The court process for El Monte DUI cases
El Monte DUI cases are handled within the Los Angeles County Superior Court. Cases in this part of the San Gabriel Valley have historically been heard at the El Monte Courthouse, with some routed to other Los Angeles County locations depending on the charge. El Monte is in Los Angeles County, so cases are prosecuted by the Los Angeles County District Attorney's Office under the same county-wide charging and offer policies that apply across the county.
For a full overview of how cases move through this court system, see the Los Angeles County DUI defense guide.
The DMV 10-day hearing deadline
The DMV handles the suspension of your driving privilege through an Administrative Per Se action that runs entirely separate from the criminal case. Under California Vehicle Code Section 13558 you have ten calendar days from the arrest date to request the hearing, or the license is suspended automatically. Most hearings are now held by phone or video, and in most cases your attorney appears for you.
You have 10 calendar days from your arrest date to request an APS hearing. Missing this deadline means automatic license suspension beginning 30 days after arrest. Request the hearing through the DMV Driver Safety unit, or have an attorney request it on your behalf, to preserve your driving privilege while the case is pending.
El Monte Police and CHP DUI enforcement
The El Monte Police Department conducts DUI enforcement along the Valley Boulevard and Garvey Avenue corridors, with checkpoints and saturation patrols. The California Highway Patrol covers Interstate 10 and Interstate 605, the freeways that meet in El Monte and carry heavy San Gabriel Valley commuter traffic.
How Los Angeles County prosecutes DUI cases
The Los Angeles County District Attorney's Office prosecutes El Monte DUI cases. A typical first offense with no aggravating facts resolves with three years of summary (informal) probation, a first-offender DUI program, fines and assessments that commonly total $2,000 to $3,500, and a license suspension. Where the stop, the investigation, or the chemical test has a real weakness, a reduction to a wet reckless under Vehicle Code Section 23103.5, or in some cases a dismissal, becomes realistic. Aggravating facts such as a high BAC, a refusal, an accident, or a prior conviction raise the exposure and change the strategy.

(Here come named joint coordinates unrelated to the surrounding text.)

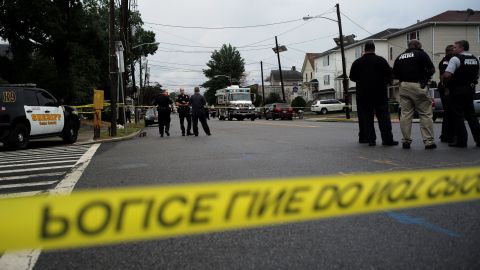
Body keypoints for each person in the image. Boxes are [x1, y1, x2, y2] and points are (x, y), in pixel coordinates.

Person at [349, 41, 398, 146]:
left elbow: (352, 77)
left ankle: (371, 140)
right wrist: (384, 81)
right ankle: (387, 140)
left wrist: (362, 80)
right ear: (374, 49)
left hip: (363, 96)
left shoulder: (357, 63)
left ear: (364, 49)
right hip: (380, 94)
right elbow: (390, 75)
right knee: (384, 118)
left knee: (367, 118)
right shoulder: (381, 61)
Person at [393, 39, 436, 149]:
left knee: (405, 115)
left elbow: (395, 74)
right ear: (417, 46)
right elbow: (432, 69)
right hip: (418, 86)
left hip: (404, 87)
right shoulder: (421, 54)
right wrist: (425, 78)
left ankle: (406, 141)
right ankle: (428, 141)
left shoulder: (400, 57)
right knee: (425, 114)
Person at [442, 40, 480, 148]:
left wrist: (445, 84)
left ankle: (461, 140)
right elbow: (477, 75)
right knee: (471, 115)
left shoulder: (456, 58)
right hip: (470, 89)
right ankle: (479, 139)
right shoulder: (475, 59)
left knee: (458, 115)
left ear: (461, 48)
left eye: (455, 47)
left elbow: (448, 74)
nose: (453, 49)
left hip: (457, 90)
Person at [438, 45, 455, 143]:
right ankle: (447, 135)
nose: (455, 51)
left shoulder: (452, 59)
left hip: (448, 88)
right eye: (453, 50)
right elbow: (442, 76)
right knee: (449, 111)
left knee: (449, 112)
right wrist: (446, 89)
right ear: (449, 51)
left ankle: (447, 134)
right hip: (446, 88)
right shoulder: (446, 61)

What to do after a El Monte DUI arrest
Request the DMV hearing within ten days. Find your arraignment date and courthouse on the citation, and retain DUI counsel before that date so the case is handled correctly from the start. Write down everything you remember about the stop, the field sobriety tests, and the breath or blood test while it is fresh, and preserve receipts, texts, and any video.